Amid all the advertisements for gas-guzzling cars, there is an interesting editorial from LIFE magazine, dated May 21, 1951. "How to Lose a World: Our Government's Deplorable Performance in Iran Has Contributed To a Great Disaster."
At that time, Iran was caught between two great millstones of conflicting ideologies, Capitalism and Communism. Britain, heavily reliant on Iranian oil, had directly controlled the oil monopoly through the British Anglo-Iranian Oil company but now, suddenly the rules of the game has changed.
"Iran's politicians, in general, more blessed with passion than foresight, were ready to assert their pride of self and country. And ancient people, also proud, were ready in their misery to welcome any change."
In 1951 Dr. Mohammed Mosaddeq came to office as Prime Minister, committed to re-establishing democracy and constitutional monarchy, and to nationalizing the Iranian petroleum industry, which was controlled by the British. It was this last point which sealed his fate.
"And the Americans? The Americans were there, in considerable strength. They saw what was happening; the revulsion against the British; the stupidity of an oil policy which took as much as possible out of an awakening country and put as little as possible back into the country; the calculated cleverness of the Soviet Communists who had the sense to work on, through and ostensibly for the Iranian people, with a native Tudeh party which was actually Communist but officially nationalist in sentiment and purpose.
And yet, openly America did nothing.
"The truth is that the State Department has no policy for Iran and no policy for the Middle East.
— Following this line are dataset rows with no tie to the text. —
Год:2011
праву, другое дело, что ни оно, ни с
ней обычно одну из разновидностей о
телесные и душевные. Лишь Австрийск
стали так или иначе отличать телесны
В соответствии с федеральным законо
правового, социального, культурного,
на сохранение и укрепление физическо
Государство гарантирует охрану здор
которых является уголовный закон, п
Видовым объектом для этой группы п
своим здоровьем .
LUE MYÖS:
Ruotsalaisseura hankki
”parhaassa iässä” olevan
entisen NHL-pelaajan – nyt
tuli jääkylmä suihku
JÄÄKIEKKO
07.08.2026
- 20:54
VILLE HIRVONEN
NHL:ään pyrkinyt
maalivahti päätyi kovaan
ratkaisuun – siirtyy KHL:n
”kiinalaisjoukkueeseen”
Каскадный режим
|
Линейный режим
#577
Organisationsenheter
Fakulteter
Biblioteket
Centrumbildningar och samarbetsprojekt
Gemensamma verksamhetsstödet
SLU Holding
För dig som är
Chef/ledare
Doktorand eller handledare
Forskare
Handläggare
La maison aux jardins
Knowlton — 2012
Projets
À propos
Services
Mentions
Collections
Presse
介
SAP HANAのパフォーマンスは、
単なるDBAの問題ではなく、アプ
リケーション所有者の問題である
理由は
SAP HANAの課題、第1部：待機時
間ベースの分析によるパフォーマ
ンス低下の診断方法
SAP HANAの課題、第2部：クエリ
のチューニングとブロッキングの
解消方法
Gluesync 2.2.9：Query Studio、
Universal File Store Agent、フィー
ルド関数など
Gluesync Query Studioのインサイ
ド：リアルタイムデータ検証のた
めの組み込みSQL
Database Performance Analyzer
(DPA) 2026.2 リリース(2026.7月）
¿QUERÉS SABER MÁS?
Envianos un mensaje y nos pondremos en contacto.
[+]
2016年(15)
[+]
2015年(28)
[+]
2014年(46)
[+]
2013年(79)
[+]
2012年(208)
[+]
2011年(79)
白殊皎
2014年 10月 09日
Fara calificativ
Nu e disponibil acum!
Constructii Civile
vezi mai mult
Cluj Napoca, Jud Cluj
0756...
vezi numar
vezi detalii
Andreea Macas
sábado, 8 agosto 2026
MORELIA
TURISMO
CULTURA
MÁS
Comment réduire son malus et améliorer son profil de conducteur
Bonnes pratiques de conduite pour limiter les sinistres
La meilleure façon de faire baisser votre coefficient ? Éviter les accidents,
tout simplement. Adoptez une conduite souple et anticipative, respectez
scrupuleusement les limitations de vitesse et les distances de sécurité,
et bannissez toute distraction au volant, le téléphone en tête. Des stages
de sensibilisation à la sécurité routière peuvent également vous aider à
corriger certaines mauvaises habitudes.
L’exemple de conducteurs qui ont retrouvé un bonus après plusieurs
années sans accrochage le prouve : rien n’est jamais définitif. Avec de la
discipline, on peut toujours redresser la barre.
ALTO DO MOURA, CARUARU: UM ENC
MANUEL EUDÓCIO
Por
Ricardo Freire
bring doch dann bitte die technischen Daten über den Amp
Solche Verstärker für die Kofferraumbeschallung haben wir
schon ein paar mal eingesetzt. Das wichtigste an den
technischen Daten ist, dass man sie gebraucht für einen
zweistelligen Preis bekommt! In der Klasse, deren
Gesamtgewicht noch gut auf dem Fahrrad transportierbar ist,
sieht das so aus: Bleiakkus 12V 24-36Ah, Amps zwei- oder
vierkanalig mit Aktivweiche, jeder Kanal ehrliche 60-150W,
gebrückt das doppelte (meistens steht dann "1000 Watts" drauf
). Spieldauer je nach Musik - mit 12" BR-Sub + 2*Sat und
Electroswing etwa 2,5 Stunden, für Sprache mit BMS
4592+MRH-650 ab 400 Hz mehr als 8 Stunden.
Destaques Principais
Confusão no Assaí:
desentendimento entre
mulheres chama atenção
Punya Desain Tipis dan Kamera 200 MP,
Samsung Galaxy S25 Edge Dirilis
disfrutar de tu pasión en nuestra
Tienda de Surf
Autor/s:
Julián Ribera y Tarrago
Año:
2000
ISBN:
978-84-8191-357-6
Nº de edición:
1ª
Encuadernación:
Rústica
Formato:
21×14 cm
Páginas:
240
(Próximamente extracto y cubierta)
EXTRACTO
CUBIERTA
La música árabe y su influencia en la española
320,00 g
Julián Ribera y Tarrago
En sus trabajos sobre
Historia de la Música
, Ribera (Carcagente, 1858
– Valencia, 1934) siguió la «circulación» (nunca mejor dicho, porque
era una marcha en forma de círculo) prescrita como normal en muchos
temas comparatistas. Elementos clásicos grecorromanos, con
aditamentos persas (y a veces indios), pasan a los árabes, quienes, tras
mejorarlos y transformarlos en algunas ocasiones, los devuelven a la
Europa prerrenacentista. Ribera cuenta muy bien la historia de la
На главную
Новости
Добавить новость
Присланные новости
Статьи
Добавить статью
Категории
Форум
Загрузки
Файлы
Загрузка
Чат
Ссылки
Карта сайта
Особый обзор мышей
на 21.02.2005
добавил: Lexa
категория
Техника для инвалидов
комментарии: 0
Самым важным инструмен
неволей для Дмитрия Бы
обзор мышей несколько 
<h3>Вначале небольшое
What it styles a policy is a mess of generalities (resist Communism, help anti-Communists, be for reform, etc. etc.) A State Department with a policy would, among other things, have got behind a plan for economic salvage of Iran, supported it with vigor and taken any measures necessary to see that the British government support it too."
This prudent policy was unfortunately not undertaken. Instead, shortly before the 1952 presidential election in the US, the British government invited Kermit Roosevelt, Jr., of the CIA to London and proposed they cooperate under the code name Operation Ajax to bring down Mosaddeq from office. With the help of a military loyal to the monarchy, The Prime Minister was placed under house arrest and The Shah of Iran was installed as the leader of the nation. It was to become a monarchy whose mission statement included an ruthless anti-Communist stance, a program of Westernization and a Western monopoly- by proxy- on the petroleum industry in Iran. This flawed decision based on deceit - which on the surface must have seemed like sheer brilliance- was to have grave consequences.